Doors lined each side of the corridor. Some stood open. Others hung in pieces, the wood rotten and decayed. More light flickered from beyond some of the doors, suggesting this corridor wasn’t the only one to have power.
Dark puddles covered parts of the floor, fed by the constant drip-drip-drip of water that leaked through the decomposing ceiling tiles. At least, I hoped it was water. The rest of the floor, where the puddles didn’t reach, was a mess of debris and junk.
Soiled bandages and dirty syringes lay scattered around my feet. The half-melted head of a plastic doll stared up at me from within a nest of surgical gauze. I swung back my leg and booted the thing as far along the corridor as I could. I’ve found you can never be too careful when it comes to creepy-looking dolls.
Hungry, hungry, hungry! the voices behind the barricade screamed. Hungry, hungry, hungry!
That was it. I’d seen and heard enough. I had missed some of what Joseph had told me, but I remembered him saying I wouldn’t be able to get back. It was time to put that to the test.

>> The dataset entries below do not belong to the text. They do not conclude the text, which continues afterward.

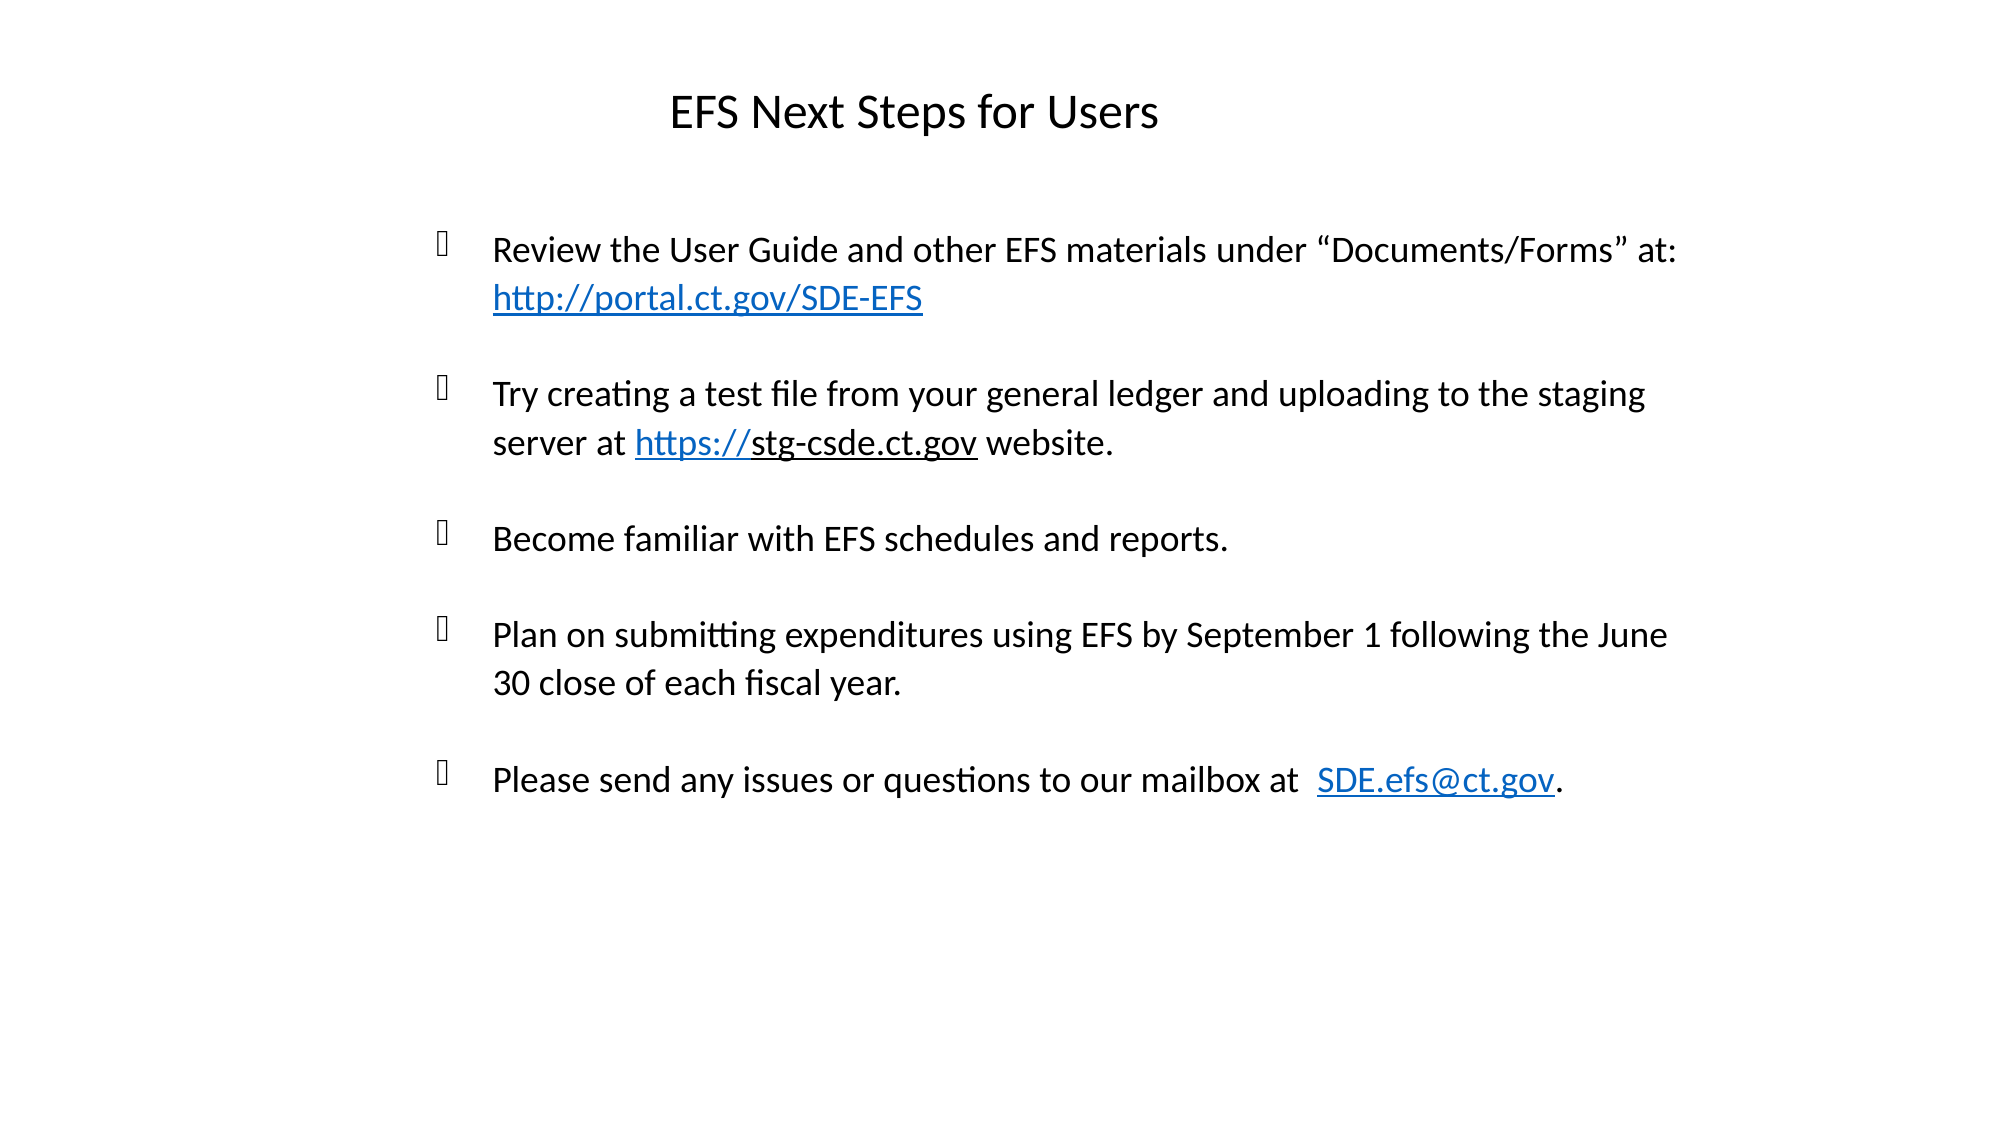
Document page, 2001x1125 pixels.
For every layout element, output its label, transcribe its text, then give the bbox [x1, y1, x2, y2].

text_box Review the User Guide and other EFS materials under “Documents/Forms” at: http://portal.ct.gov/SDE-EFS Try creating a test file from your general ledger and uploading to the staging server at https://stg-csde.ct.gov website. Become familiar with EFS schedules and reports. Plan on submitting expenditures using EFS by September 1 following the June 30 close of each fiscal year. Please send any issues or questions to our mailbox at SDE.efs@ct.gov. [421, 214, 1717, 807]
text_box EFS Next Steps for Users [654, 71, 1534, 146]
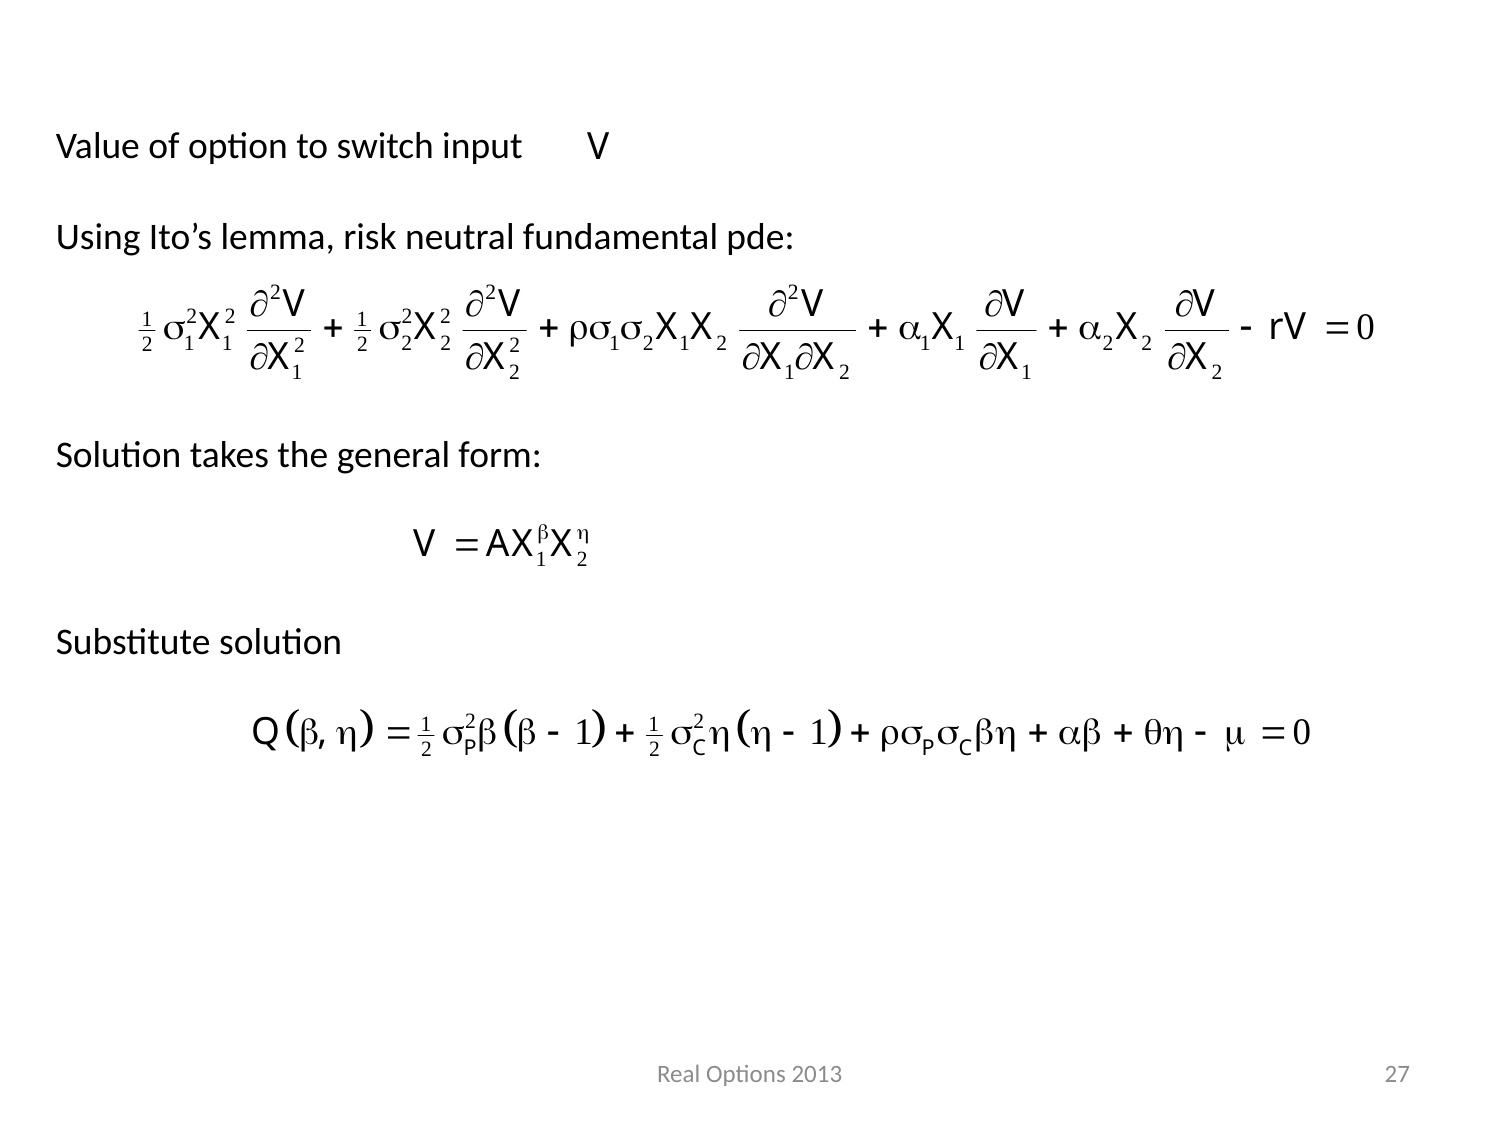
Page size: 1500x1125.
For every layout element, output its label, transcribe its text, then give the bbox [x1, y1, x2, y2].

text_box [132, 273, 1380, 387]
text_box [407, 515, 596, 575]
text_box Solution takes the general form: [41, 422, 656, 483]
footer Real Options 2013 [512, 1042, 988, 1103]
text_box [581, 125, 619, 167]
text_box Using Ito’s lemma, risk neutral fundamental pde: [41, 204, 1128, 265]
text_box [246, 703, 1316, 767]
text_box Substitute solution [41, 609, 632, 670]
text_box Value of option to switch input [41, 113, 1412, 174]
slide_number 27 [1074, 1042, 1425, 1103]
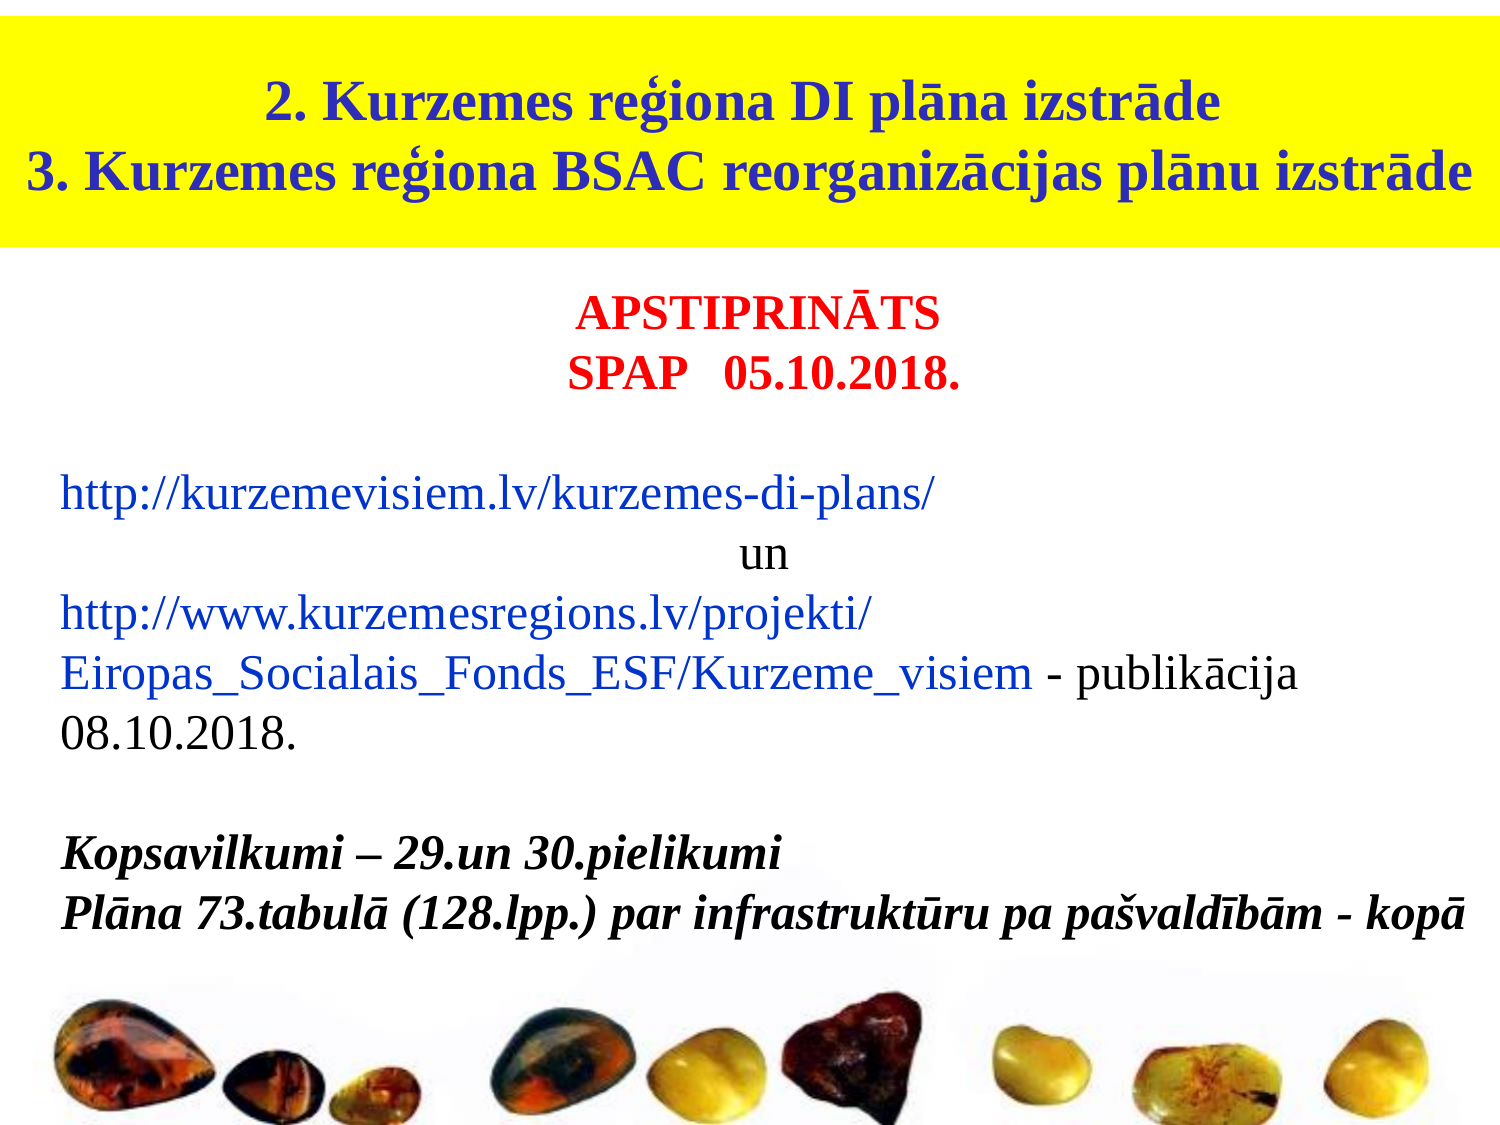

I’d become pretty good at flitting between the Darkest Corners and the real world. It didn’t take much effort now. I used to have to really concentrate, but now I could make the jump just by thinking about it for a few seconds.
Still, I was taking no chances this time. I shut my eyes, tried to block out the crashing and howling from the entrance, and focused like I’d never focused before.
It happened in a heartbeat. The decaying walls around me appeared to heal, as the real world rushed in to replace the festering wound that was the Darkest Corners.